● **What needs to be done**
Return every line of the material below that contains the string "label", copying each one unchanged.

[start]

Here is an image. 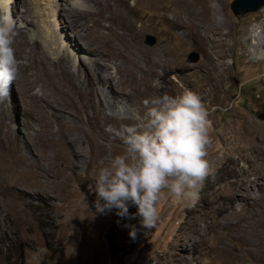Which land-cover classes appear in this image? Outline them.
I'll use <instances>...</instances> for the list:
<instances>
[{
  "label": "rangeland",
  "instance_id": "1",
  "mask_svg": "<svg viewBox=\"0 0 264 264\" xmlns=\"http://www.w3.org/2000/svg\"><path fill=\"white\" fill-rule=\"evenodd\" d=\"M11 1L2 15L10 16L16 23L10 10L23 16L25 8L15 5L13 2L17 3L16 0ZM35 1L37 4L50 2L57 7L61 4L66 10L78 7L80 12L86 9L95 11L86 0ZM182 1L187 3L191 0ZM232 1L218 0L225 21L216 24L219 31H212L211 24L198 15V5L195 7L193 37L187 39L185 25L173 30L185 47L173 63L174 69L164 75L163 91L175 95L188 89L200 97L207 112L209 142L204 159L209 170L195 197L178 200L167 190H162L156 203L157 219L150 229L141 228L138 218L117 217L115 210L105 214L95 213L92 202L93 208L89 206L87 215H90V210L91 215H101L99 226L92 225L85 216L76 215L80 219V227H77L76 219L64 207L65 203L59 200L57 188H30L15 179L17 169H12L11 159L6 153L7 144L0 138V264H264V226L252 232L242 227L245 219L264 223V190L254 184V168L258 167L263 172V167H259L258 160L251 163L253 167L250 164L249 159L254 154L245 148L251 136H243L244 122L249 120L264 141V61H253L245 41L250 27L260 22L264 24V5L255 13L234 16L230 11ZM128 2L133 5V0ZM205 2L208 5V0ZM54 9L55 14L60 15L58 23L52 11ZM50 10H46L49 13L47 27L40 22L44 16L37 19L40 30L35 25L29 27L34 32L37 45L41 47L46 42L51 29L53 35L60 39L55 45L58 54L67 51L71 64L84 67L97 58L87 52L86 43L74 37L76 32L70 28H59L64 21L66 24L62 9L52 6ZM188 12L186 5L185 14L188 15ZM187 21L183 19V24ZM152 23L146 18L135 19V27L140 31L139 45L145 49H157L164 40L161 33L151 27ZM103 24L107 25L106 22ZM78 30L82 35L85 32L84 29ZM149 37L154 39L152 45H148ZM190 53L198 55L197 62H189ZM54 57V54L51 55V58ZM22 60L25 61V56ZM117 63L115 59L107 63V70L116 78L118 76L113 67ZM48 90L39 83L33 88L38 96L44 94L47 104L56 106V97L49 95ZM14 91L16 87L11 85L8 95L0 103V131L11 130L10 134L20 136L25 119L15 110ZM128 105L139 111L137 116L143 114L144 108L139 110L137 103L130 102ZM42 107L47 121L55 129L56 123L49 116L50 110L41 101L38 109ZM60 110L63 119L68 117L66 122L69 125H78L71 112L68 116L67 110L63 107ZM113 113L116 115L117 109ZM38 127V122L31 124V129ZM83 128L86 126L83 125ZM104 129L110 131L111 125H105ZM112 130L113 146L118 147L120 139L115 135L118 129ZM70 138L74 140L77 151L82 147L88 150L82 132H73ZM239 138L244 139L245 145L234 149ZM53 154L54 151L51 156ZM26 155L32 159L30 150ZM106 155L109 157L110 152ZM71 189L82 201L96 199L94 183L85 180L83 174L79 181L72 183ZM236 192H249V202L238 200ZM128 211L131 214L136 210L130 206ZM129 225L136 226L134 238L128 235Z\"/></svg>",
  "mask_w": 264,
  "mask_h": 264
},
{
  "label": "bare ground",
  "instance_id": "2",
  "mask_svg": "<svg viewBox=\"0 0 264 264\" xmlns=\"http://www.w3.org/2000/svg\"><path fill=\"white\" fill-rule=\"evenodd\" d=\"M128 1L86 0L94 6L95 11L86 9L80 12L78 7L66 10L61 4L57 7L50 2L37 4L35 0H16L17 3H13L24 7L25 15L13 14L10 10L11 16H14L18 23H15L17 35L13 44L18 62V76L13 86L16 87L15 110L25 119L21 128L24 135L10 134L11 130H1L0 138L7 144L6 153L11 159L12 169H17L15 179L30 188L40 190L57 188L59 200L65 203L64 207L76 219L77 227L80 219L76 215L87 217L96 227L99 226L102 216L91 215L92 210L89 212L90 215H87V209L95 198L92 201L90 199V202L82 201L74 191H71L72 183L79 181L81 174L85 180L91 182L97 170L106 164L107 152H110L111 156L123 154L124 145L121 141H118V147L113 146L112 129L120 130L122 125L136 122L139 111L136 112L128 103H137L139 110L142 111L145 99L154 98L165 92L164 75L170 69H174L172 65L185 47L184 42L173 30L181 29L185 25L187 39H191L195 30V7L198 5V15L211 24L212 31H219L205 0L196 2L191 0L187 3L180 0H133V5ZM9 2L12 1L0 0V15L5 14L4 10ZM41 5L44 8H39ZM186 5L189 7L188 15L185 14ZM52 6L62 9V15L66 17V24L64 21V25L59 28L72 29L76 32L74 37L87 44V52L97 56L91 63L85 64L86 67L71 64L67 51L65 54H58V47L55 48V45L60 39L53 35L51 29L46 42L42 43L41 47L37 45L34 32L29 27L31 25L39 27L37 19L42 16L44 21L40 22L47 27L46 18L49 15L47 11L49 12ZM52 11L57 22L60 15L55 14V9ZM138 17L152 21L151 27L164 38L162 45L157 49H145L139 45L140 31L135 27V19ZM183 19L188 20L186 24H183ZM104 22L107 25H104ZM78 29H84L83 35L79 34ZM245 41L248 43V51L253 61H264L262 22L250 27ZM53 54L55 57L51 58ZM22 56H25V61L22 60ZM113 59L118 60L113 67L117 78L107 70L109 68L107 63ZM99 64L100 67L102 65V69ZM80 75L83 76L82 80ZM37 83L41 87L49 88V95L56 97V106L47 104L44 94L38 96L33 92ZM167 93L171 95L168 91ZM41 101L44 106H48L46 108L50 110L49 116L56 123L55 129H52L47 121L44 108L38 109ZM61 107L68 111V116L71 113L75 116L78 125H69L66 122L68 117L63 119L60 115L63 113ZM115 109L116 115L113 113ZM33 122L39 123L38 129H31ZM244 123L243 136H251L245 149L254 154L249 162L251 164L258 160L259 167H263V172L258 167L254 168L256 173L254 184L264 190V141L258 135V131H255L258 129H255L253 122L246 120ZM107 124L111 125L110 131L104 129ZM83 125L86 126L85 129ZM77 131L83 133L88 150L82 147L77 151L74 148V140L70 137L71 133ZM243 141V138L236 139L234 149H241L245 145ZM29 150L32 159L26 155ZM52 151L54 154L51 156ZM235 195L238 200L246 203L250 200L249 192H236ZM234 215L237 216V213ZM240 220L239 218L238 221ZM249 221L245 219L242 223V227L249 232L264 226L261 221ZM78 231L80 232V228Z\"/></svg>",
  "mask_w": 264,
  "mask_h": 264
},
{
  "label": "clouds",
  "instance_id": "3",
  "mask_svg": "<svg viewBox=\"0 0 264 264\" xmlns=\"http://www.w3.org/2000/svg\"><path fill=\"white\" fill-rule=\"evenodd\" d=\"M213 21H224L218 0H208ZM15 21L0 15V99L8 95L18 76L13 47ZM144 112L136 123L115 132L124 145L123 154L107 157L93 178L95 213L113 212L125 219L138 218L141 228L150 229L157 219L156 203L162 190L179 199L194 198L208 163L205 147L209 142L207 112L200 97L184 89L178 94L160 95L143 101ZM135 213H129V207ZM128 235L135 237L136 226Z\"/></svg>",
  "mask_w": 264,
  "mask_h": 264
},
{
  "label": "water",
  "instance_id": "4",
  "mask_svg": "<svg viewBox=\"0 0 264 264\" xmlns=\"http://www.w3.org/2000/svg\"><path fill=\"white\" fill-rule=\"evenodd\" d=\"M264 5V0H233L230 4V11L234 16H243L249 13H255L262 9ZM154 39L152 37L148 38V45H152ZM189 62L195 63L198 60V55L195 53H190L188 56Z\"/></svg>",
  "mask_w": 264,
  "mask_h": 264
}]
</instances>
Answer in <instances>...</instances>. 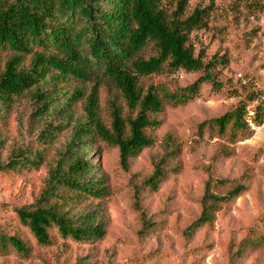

[end]

● **Finished task**
  "label": "rangeland",
  "label": "bare ground",
  "label": "clouds",
  "label": "water",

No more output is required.